UNITED STATES

SECURITIES AND EXCHANGE COMMISSION

Washington, D.C. 20549

 

FORM 8-K

 

CURRENT REPORT

Pursuant to Section 13 or 15(d) of the Securities and Exchange Act of 1934

 

Date of Report (Date of earliest event reported): December 26, 2019

 

GLOBAL TECH INDUSTRIES GROUP, INC.

(Exact name of registrant as specified in its charter)

 

Nevada   000 - 10210   83 - 0250943
(State or other jurisdiction
of incorporation)
  (Commission
File Number)
  (IRS Employer
Identification No.)

 

511 Sixth Avenue, Suite 800

New York, New York

  10011
(Address of principal executive offices)   (Zip Code)

 

212-204-7926

(Registrant’s telephone number, including area code)

 

[Not applicable / Former Name or Address]
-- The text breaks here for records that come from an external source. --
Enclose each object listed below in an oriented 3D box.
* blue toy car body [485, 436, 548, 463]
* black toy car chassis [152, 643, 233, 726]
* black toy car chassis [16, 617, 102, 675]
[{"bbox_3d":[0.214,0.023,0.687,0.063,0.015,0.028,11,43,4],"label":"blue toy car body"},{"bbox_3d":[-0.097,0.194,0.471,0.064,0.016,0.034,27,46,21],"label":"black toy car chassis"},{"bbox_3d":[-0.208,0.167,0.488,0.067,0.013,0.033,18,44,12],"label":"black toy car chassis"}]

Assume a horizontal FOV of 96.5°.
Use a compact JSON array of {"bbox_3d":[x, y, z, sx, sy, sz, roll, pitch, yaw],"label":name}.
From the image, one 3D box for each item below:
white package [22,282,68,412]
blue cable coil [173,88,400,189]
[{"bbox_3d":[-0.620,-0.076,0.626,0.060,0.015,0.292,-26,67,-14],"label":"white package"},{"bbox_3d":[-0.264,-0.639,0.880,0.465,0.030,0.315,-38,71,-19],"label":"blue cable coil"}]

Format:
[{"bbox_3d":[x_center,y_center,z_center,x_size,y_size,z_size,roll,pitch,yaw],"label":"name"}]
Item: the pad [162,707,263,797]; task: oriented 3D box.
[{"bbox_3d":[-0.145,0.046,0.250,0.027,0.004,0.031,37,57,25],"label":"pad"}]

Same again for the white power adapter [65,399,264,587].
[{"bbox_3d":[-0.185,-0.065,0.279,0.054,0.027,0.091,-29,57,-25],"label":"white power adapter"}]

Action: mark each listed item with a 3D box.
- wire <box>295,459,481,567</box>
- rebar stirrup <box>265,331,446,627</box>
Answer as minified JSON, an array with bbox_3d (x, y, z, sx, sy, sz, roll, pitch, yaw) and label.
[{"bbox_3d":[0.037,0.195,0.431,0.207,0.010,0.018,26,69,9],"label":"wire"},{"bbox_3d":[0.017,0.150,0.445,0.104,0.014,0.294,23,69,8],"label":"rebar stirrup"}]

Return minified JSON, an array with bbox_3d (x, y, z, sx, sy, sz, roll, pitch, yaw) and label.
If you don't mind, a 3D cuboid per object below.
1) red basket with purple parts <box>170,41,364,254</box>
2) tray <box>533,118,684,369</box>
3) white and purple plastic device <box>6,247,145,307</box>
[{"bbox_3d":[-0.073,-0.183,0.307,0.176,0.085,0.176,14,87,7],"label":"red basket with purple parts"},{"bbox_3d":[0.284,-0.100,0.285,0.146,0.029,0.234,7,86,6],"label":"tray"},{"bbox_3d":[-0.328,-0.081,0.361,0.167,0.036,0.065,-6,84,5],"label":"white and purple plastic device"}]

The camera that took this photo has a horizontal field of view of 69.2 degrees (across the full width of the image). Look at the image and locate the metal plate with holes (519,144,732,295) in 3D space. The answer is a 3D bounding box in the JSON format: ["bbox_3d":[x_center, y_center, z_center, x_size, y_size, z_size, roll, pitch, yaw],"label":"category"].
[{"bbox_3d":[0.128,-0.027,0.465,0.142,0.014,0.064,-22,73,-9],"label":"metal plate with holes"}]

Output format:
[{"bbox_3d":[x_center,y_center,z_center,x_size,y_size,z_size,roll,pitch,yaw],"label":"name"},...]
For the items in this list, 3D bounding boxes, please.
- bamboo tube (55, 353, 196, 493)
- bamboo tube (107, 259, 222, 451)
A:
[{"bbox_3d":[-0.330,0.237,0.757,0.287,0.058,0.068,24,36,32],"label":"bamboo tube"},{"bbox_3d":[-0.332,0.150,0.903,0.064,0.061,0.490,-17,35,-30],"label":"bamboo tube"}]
(Former name or former address, if changed since last report.)

 

Check the appropriate box below if the Form 8-K filing is intended to simultaneously satisfy the filing obligation of the registrant under any of the following provisions (see General Instruction A.2. below):

 

[  ] Written communications pursuant to Rule 425 under the Securities Act (17 CFR 230.425)
   
[  ] Soliciting material pursuant to Rule 14a-12 under the Exchange Act (17 CFR 240.14a-12)
   
[  ] Pre-commencement communications pursuant to Rule 14d-2(b) under the Exchange Act (17 CFR 240.14d-2(b))
   
[  ] Pre-commencement communications pursuant to Rule 13e-4(c) under the Exchange Act (17 CFR 240.13e-4(c))

 

Securities registered pursuant to Section 12(b) of the Act:

 

Title of each Class   Trading Symbol   Name of each exchange on which registered
Common Stock   GTII   N/A

 

Indicate by check mark whether the registrant is an emerging growth company as defined in Rule 405 of the Securities Act of 1933 (§230.405 of this chapter) or Rule 12b-2 of the Securities Exchange Act of 1934 (§240.12b-2 of this chapter).

 

Emerging growth company /_/

 

If an emerging growth company, indicate by check mark if the registrant has elected not to use the extended transition period for complying with any new or revised financial accounting standards provided pursuant to Section 13(a) of the Exchange Act. /_/

 

 

 

 
 

 

SECTION 1 Registrant’s Business and Operations

 

Item 1.02 Termination of a Material Definitive Agreement

 

Global Tech Industries Group, Inc., a Nevada corporation (“GTII”), First Capital Master Advisor, LLC, a California limited liability company (“FCMA”), and GCA Equity Partners (“GCA”) (collectively, the “Parties”), having previously entered into a binding Letter of Intent, dated April 12, 2019 (“Original Agreement”), as amended on May 5, 2019. On or about December 26, 2019, the Parties mutually agreed in writing by an exchange of offer and acceptance emails to terminate the Original Agreement, as amended, for all intents and purposes, with no Party deemed to be at fault therefore, and with each Party having no further obligation to the other Party. Accordingly, the Original Agreement, as amended, is declared terminated, effective December 26, 2019.

 

 
 

 

SIGNATURES

 

Pursuant to the requirements of Section 13 or 15(d) of the Securities Exchange Act of 1934, as amended, the Registrant has duly caused this report to be signed on behalf by the undersigned, thereunto duly authorized.

 

  GLOBAL TECH INDUSTRIES GROUP, INC.